Éparpillés

Moi, ce n’est pas la solitude qui me pèse, c’est l’absence de toi. Ça laisse plein de souvenirs éparpillés un peu partout, dedans et dehors, que je ramasse un à un, jour après jour …

En silence, seule dans une brume à peine éclairée, je dépose dans un lieu étrange des morceaux de nous, figés sur la trame du temps. Trop souvent, encore, je m’y attarde. C’est là où je me réfugie quand des moments se font plus pesants, comme des attentes interminables qui s’effritent inlassablement.

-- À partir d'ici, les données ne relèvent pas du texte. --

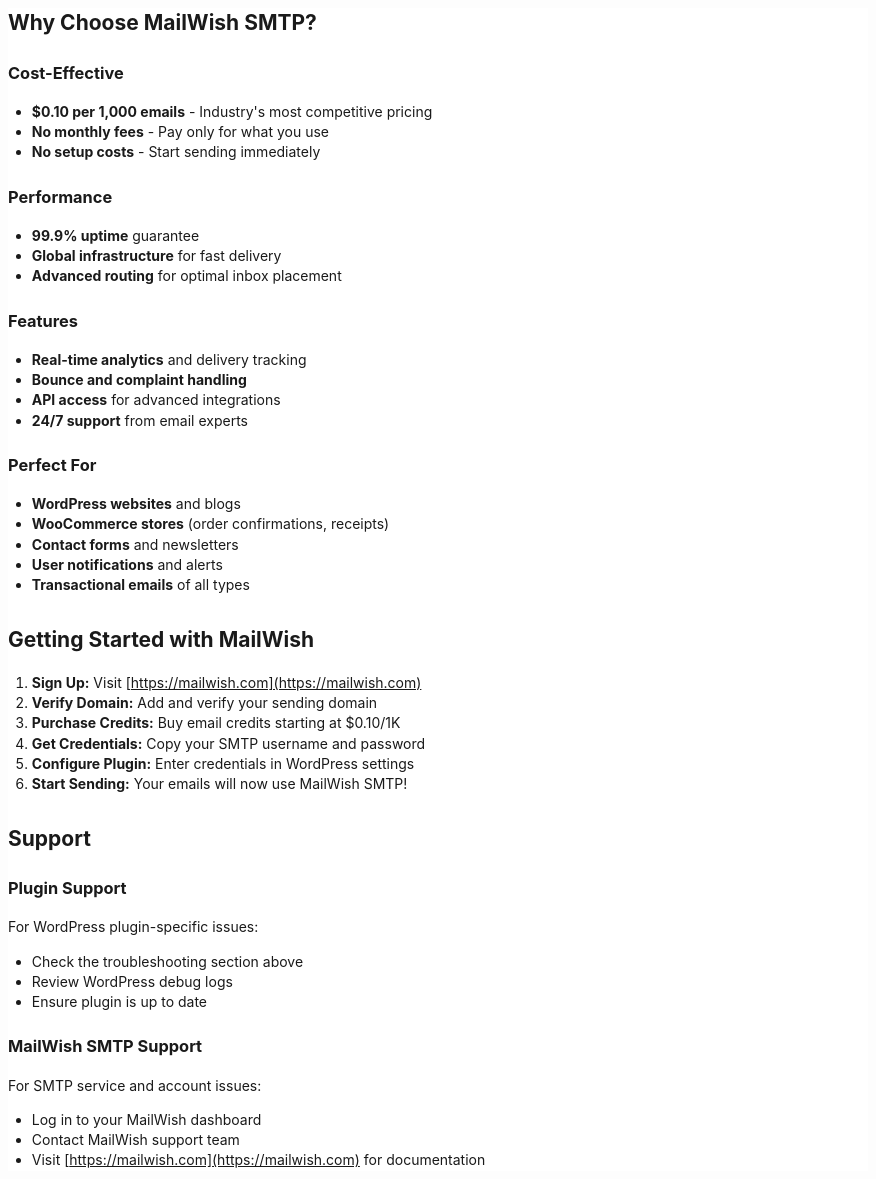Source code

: ## Why Choose MailWish SMTP?

### Cost-Effective
- **$0.10 per 1,000 emails** - Industry's most competitive pricing
- **No monthly fees** - Pay only for what you use
- **No setup costs** - Start sending immediately

### Performance
- **99.9% uptime** guarantee
- **Global infrastructure** for fast delivery
- **Advanced routing** for optimal inbox placement

### Features
- **Real-time analytics** and delivery tracking
- **Bounce and complaint handling**
- **API access** for advanced integrations
- **24/7 support** from email experts

### Perfect For
- **WordPress websites** and blogs
- **WooCommerce stores** (order confirmations, receipts)
- **Contact forms** and newsletters
- **User notifications** and alerts
- **Transactional emails** of all types

## Getting Started with MailWish

1. **Sign Up:** Visit [https://mailwish.com](https://mailwish.com)
2. **Verify Domain:** Add and verify your sending domain
3. **Purchase Credits:** Buy email credits starting at $0.10/1K
4. **Get Credentials:** Copy your SMTP username and password
5. **Configure Plugin:** Enter credentials in WordPress settings
6. **Start Sending:** Your emails will now use MailWish SMTP!

## Support

### Plugin Support
For WordPress plugin-specific issues:
- Check the troubleshooting section above
- Review WordPress debug logs
- Ensure plugin is up to date

### MailWish SMTP Support
For SMTP service and account issues:
- Log in to your MailWish dashboard
- Contact MailWish support team
- Visit [https://mailwish.com](https://mailwish.com) for documentation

Je m’y ballade pour me réchauffer devant le brasier dévorant de nos ardeurs, de nos désirs inavouables et fougueux. Je m’assois quelques instants dans la ronde de nos délires d’où j’entends l’écho de nos fous rires qui dansent tout autour de moi. Par endroits, il flotte le parfum des marrons chauds, de la confiture de carottes et du thym dans la colline. Et là-bas, perdu dans cette forêt immense à l’odeur forte de terre et des fougères, repose sur des lichens un tronc d’arbre au creux duquel j’ai déposé nos rêves. On raconte qu’un amour impossible entre une elfe et un prince vivrait toujours, caché au plus profond de ces bois. On dit qu’il est infini et qu’il a le pouvoir de retrouver toutes les passions égarées. Qui sait…

J’ai jeté des mots froissés, j’ai trouvé un vase asséché sur le bord d’une fenêtre et des soupirs qui traînaient là. J’ai feuilleté tout plein de bons moments, oubliés au fond d’un vieux tiroir.

J’ai colorié des pages de notre histoire avec des toujours et des jamais. Elles sont parsemées d’étoiles de promesses, peuplées de chuchotements. Des arbres de tendresse s’abreuvent d’une existence aux saveurs sucrées. Ça et là, des arcs-en-ciel de joie, des éclats de sourires, des étincelles de complicité, et quelques taches de café.

Des pages que j’ai tournées, annotées, que j’ai lues et relues, jusqu’à ce point qui devient final quand les mots ne s’écrivent plus.

C’est alors que, au détour d’une pensée, j’ai aperçu mon cœur, recroquevillé sous le poids de la tristesse, tremblant, esseulé. Je l’ai enveloppé de mes bras pour le réchauffer et le réconforter, il s’est blotti et je l’ai porté délicatement pour l’emmener avec moi vers ces horizons gorgés de soleil.

Je ne serai peut-être plus cette bête curieuse et sauvage qui t’amuse avec ses idées pour sauver le monde. Je ne serai peut-être plus cette femme avec cette folle envie d’un nous. Je ne suis plus cette petite fille qui pleure devant l’abandon.

Je sais que je ne dois plus t’aimer.

La fin d’un chapitre, mais pas de mon histoire.